# Supplied text:
^^^^^^^^

About this Journal Submit a Manuscript Table of Contents
Journal of Biomedicine and Biotechnology
Volume 2006 (2006), Article ID 25376, 7 pages
http://dx.doi.org/10.1155/JBB/2006/25376
Review Article

The Mutational Consequences of Plant Transformation

1Bioscience Resource Project, PO Box 66, Ledbury HR8 9AE, United Kingdom
2EcoNexus, PO Box 3279, Brighton BN1 1TL, United Kingdom

Received 13 July 2005; Revised 17 November 2005; Accepted 22 November 2005

Copyright © 2006 Jonathan R. Latham et al. This is an open access article distributed under the Creative Commons Attribution License, which permits unrestricted use, distribution, and reproduction in any medium, provided the original work is properly cited.

^^^^^^^^

# Tasks:
**A)** Using the article header, explain why the article may be reproduced in any medium and state the condition attached.
**B)** According to the article header, on what date was the article accepted?
The records are separate material and are not part of the article header.

# Records drawn from a dataset:

^^^^^^^^

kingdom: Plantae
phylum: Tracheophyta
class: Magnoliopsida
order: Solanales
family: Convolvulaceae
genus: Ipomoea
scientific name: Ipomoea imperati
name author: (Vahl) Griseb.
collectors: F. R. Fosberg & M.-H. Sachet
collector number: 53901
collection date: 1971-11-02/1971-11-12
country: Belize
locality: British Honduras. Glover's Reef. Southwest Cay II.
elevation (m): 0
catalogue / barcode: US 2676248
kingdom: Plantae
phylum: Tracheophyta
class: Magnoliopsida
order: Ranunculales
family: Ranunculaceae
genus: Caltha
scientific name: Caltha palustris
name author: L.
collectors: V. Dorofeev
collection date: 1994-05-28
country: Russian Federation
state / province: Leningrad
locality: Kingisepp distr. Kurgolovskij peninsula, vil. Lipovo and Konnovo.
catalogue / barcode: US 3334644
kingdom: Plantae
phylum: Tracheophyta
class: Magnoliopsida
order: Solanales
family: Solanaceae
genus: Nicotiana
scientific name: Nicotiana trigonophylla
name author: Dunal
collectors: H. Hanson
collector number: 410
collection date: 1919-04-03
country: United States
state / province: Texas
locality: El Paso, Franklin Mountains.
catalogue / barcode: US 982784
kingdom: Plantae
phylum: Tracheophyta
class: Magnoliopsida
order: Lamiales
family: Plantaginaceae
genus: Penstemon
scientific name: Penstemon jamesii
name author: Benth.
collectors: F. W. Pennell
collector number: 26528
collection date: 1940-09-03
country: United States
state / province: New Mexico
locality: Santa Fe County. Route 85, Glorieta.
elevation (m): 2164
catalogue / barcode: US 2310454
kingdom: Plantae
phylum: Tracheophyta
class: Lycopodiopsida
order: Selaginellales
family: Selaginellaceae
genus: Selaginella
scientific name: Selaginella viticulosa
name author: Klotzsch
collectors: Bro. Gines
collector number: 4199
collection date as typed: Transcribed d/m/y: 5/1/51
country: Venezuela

^^^^^^^^

# Responses per task:
**A)** The article is open access and distributed under the Creative Commons Attribution License, which permits unrestricted use, distribution, and reproduction in any medium. The condition is that the original work is properly cited.

**B)** It was accepted on 22 November 2005.